— AUFGABE —
Beantworten Sie mithilfe des Textes über den Tonfa im Waffenrecht weiter unten die folgenden Fragen:
(a) Nach welcher Vorschrift des Waffengesetzes ist der Tonfa eine Hiebwaffe?
(b) Welches Lebensjahr muss vollendet sein, um mit dem Tonfa umgehen zu dürfen?
(c) Was ist es laut Text, einen Tonfa in der Öffentlichkeit zu führen, obwohl die Voraussetzungen des §42a WaffG nicht vorliegen?

Waffenrechtliche Bestimmungen:

Beim Tonfa handelt es sich zwar zweifelsfrei um eine Hiebwaffe, gem. §1(2) Ziffer 2 Waffengesetz (WaffG). Tonfa zählen jedoch zu den "erlaubnisfreien Waffen", so dass der Umgang mit dieser Waffe grundsätzlich nicht verboten ist. Es bedarf zwar keiner besonderen Erlaubnis, jedoch müssen um mit dem Tonfa umgehen zu dürfen folgende Voraussetzungen erfüllt sein:

1. Das 18. Lebensjahr muss vollendet sein.
2. Die grundsätzliche Eignung zum Umgang mit Waffen muss gegeben sein.
3. Der Umgang mit erlaubnisfreien Waffen darf behördlich nicht untersagt worden sein.
4. Ein berechtiges Interesse gem. §42a WaffG muss vorliegen.

Letzeres liegt nach §42a(2) Nr. 3 insbesondere dann vor, wenn das Führen des Tonfa im Zusammenhang mit der Berufsausübung erfolgt, der Brauchtumspflege, dem Sport oder einem allgemein anerkannten Zweck dient.

Werden die oben genannten Voraussetzungen erfüllt, so ist grunssätzlich das Führen eines Tonfa in der Öffentlichkeit unter bestimmten Voraussetzungen gestattet.

Hierbei muss jedoch beachtet werden, dass in den folgenden Fällen auch das Führen von erlaubnisfreien Waffen verboten ist:

1. Bei öffentlichen Versammlungen, sowie auf dem Wege dorthin.

Hierzu zählen dann unter anderem: Demonstrationszug, Sternmarsch, Fackelzug, Schweigemarsch, Kundgebung, Mahnwache, Menschenkette, Versammlungen im Zusammenhang mit Streik ! u.v.m.

2. Bei öffentlichen Veranstaltungen.

Hierzu zählen zum Beispiel: Volks-, Straßenfest, Sportveranstaltung, Messe, Jahrmarkt, Oktoberfest, Kinobesuch oder ähnliches.

Bei Nichtbeachtung der waffenrechtlichen Vorgaben ergeben sich die gesetzlichen Sanktionen aus folgenden Rechtsvorschriften:

• Führen in der Öffentlichkeit, obwohl die Voraussetzungen des §42a WaffG nicht Vorliegen; Verstoß = Ordungswidrigkeit gem. § 53 Abs. 1 Nr. 21a WaffG.

— Quelltexte formatierter Dokumente —
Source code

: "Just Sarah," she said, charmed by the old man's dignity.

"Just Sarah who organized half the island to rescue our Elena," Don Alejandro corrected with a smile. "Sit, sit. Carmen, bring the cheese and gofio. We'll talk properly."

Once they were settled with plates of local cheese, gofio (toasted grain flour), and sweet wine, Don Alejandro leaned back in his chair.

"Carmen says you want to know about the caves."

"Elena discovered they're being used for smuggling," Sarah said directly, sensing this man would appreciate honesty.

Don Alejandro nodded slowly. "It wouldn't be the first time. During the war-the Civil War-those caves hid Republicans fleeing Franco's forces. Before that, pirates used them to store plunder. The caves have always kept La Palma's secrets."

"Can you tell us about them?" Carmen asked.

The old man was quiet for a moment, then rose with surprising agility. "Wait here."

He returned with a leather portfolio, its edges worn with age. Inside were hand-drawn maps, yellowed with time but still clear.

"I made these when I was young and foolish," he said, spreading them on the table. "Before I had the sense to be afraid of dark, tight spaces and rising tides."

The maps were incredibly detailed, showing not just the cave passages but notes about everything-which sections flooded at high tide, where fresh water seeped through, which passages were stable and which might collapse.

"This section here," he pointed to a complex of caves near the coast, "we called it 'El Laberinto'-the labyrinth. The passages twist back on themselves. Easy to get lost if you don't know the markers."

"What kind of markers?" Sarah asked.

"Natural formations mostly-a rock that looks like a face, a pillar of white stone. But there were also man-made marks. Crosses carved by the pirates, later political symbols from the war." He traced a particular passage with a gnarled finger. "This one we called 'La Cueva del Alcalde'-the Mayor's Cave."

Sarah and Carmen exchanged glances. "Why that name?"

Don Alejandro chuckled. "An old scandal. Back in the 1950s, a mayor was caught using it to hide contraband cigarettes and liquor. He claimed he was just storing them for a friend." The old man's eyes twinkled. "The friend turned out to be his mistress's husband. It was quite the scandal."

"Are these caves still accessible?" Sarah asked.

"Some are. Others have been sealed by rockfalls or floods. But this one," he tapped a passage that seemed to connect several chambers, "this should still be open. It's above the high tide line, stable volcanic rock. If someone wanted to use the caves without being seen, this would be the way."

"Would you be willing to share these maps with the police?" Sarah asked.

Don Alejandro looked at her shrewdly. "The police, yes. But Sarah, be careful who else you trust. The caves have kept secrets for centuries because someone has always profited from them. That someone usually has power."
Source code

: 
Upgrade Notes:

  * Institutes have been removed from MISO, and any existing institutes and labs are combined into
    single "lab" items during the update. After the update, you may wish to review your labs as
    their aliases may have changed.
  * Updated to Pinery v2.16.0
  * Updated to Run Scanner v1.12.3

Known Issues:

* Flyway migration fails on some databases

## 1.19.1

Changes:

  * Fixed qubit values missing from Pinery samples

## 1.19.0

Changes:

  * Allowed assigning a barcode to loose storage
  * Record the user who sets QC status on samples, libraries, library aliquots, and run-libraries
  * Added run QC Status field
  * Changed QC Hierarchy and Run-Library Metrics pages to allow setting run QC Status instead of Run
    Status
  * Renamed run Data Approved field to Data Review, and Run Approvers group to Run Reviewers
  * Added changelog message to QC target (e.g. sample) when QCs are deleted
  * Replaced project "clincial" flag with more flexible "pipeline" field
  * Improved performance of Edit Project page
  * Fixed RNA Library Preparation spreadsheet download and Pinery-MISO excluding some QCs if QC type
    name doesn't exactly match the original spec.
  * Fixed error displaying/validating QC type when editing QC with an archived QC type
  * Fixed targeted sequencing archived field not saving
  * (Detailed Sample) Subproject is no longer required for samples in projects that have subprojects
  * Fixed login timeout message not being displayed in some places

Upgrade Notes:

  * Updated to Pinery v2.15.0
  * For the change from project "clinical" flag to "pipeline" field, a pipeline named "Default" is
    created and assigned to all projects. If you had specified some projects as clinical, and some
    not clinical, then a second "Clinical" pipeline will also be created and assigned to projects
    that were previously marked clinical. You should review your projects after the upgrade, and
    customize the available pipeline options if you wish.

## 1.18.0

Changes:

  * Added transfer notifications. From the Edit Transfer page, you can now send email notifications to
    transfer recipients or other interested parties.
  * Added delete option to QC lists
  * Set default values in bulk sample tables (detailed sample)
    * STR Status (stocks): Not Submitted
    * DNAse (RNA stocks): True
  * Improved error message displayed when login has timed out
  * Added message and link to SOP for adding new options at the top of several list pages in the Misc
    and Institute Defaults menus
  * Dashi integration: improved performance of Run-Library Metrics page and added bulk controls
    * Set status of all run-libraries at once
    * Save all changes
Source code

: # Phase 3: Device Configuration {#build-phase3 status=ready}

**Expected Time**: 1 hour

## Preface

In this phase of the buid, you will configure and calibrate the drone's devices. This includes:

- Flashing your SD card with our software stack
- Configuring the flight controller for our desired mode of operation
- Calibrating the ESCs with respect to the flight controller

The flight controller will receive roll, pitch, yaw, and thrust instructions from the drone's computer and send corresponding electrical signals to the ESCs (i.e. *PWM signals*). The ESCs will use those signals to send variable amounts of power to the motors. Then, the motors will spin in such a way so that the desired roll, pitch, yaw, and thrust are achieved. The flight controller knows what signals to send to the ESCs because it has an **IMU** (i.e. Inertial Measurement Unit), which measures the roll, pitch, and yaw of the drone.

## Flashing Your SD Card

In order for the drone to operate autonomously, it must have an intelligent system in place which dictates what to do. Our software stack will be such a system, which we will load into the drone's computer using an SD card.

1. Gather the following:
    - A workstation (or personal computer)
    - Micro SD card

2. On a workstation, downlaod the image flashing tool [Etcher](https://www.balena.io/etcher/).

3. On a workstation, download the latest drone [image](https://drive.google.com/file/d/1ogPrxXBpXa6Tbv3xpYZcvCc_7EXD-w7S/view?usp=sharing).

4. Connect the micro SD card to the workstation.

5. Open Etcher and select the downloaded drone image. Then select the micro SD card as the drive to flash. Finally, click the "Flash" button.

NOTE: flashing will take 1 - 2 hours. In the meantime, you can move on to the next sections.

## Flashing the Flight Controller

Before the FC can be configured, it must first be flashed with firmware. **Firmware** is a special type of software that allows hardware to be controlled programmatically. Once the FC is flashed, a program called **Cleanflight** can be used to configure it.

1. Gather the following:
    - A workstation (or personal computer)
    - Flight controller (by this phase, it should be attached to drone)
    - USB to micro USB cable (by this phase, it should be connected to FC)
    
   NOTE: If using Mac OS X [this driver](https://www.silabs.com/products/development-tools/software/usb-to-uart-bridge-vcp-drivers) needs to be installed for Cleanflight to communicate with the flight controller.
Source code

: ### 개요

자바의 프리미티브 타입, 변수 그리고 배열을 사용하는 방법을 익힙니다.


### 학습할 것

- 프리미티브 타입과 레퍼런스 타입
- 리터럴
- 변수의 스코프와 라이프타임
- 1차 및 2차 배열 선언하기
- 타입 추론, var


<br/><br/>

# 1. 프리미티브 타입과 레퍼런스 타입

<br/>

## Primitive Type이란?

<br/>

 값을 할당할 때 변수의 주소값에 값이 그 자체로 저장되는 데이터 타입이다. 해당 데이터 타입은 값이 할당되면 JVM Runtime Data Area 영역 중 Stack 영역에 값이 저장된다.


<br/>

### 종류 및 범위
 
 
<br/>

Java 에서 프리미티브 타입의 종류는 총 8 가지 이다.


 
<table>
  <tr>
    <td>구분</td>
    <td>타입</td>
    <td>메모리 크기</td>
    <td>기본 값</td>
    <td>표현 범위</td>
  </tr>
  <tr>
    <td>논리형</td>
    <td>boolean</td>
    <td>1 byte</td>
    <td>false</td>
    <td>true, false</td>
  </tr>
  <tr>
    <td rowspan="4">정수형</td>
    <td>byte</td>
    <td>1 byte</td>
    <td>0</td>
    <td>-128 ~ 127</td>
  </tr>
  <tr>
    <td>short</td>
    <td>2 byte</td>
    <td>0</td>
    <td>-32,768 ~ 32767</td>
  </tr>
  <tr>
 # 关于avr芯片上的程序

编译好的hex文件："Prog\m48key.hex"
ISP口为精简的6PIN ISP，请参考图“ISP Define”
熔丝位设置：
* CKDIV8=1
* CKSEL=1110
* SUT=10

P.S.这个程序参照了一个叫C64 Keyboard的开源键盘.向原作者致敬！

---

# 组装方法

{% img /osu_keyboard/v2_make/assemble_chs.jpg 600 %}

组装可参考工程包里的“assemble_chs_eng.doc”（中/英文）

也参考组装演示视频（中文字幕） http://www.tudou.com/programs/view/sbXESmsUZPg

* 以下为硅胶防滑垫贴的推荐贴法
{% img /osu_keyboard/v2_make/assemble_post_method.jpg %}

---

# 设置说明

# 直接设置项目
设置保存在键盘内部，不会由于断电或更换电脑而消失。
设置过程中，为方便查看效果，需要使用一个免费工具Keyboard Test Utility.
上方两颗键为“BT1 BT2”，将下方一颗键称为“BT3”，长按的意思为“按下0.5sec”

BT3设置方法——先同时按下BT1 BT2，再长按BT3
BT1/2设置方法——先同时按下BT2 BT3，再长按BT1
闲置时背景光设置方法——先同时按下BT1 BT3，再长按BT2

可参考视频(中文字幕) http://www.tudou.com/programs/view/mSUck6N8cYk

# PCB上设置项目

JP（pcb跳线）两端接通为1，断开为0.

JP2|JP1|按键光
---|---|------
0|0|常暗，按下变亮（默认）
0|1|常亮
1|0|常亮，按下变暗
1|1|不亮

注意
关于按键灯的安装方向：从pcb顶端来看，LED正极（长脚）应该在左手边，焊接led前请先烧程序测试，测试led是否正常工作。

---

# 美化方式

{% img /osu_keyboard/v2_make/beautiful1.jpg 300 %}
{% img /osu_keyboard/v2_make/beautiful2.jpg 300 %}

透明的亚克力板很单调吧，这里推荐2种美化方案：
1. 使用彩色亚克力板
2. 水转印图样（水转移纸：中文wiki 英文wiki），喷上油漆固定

— LÖSUNG —
(a) Nach §1(2) Ziffer 2 Waffengesetz (WaffG).
(b) Das 18. Lebensjahr.
(c) Eine Ordnungswidrigkeit gemäß § 53 Abs. 1 Nr. 21a WaffG.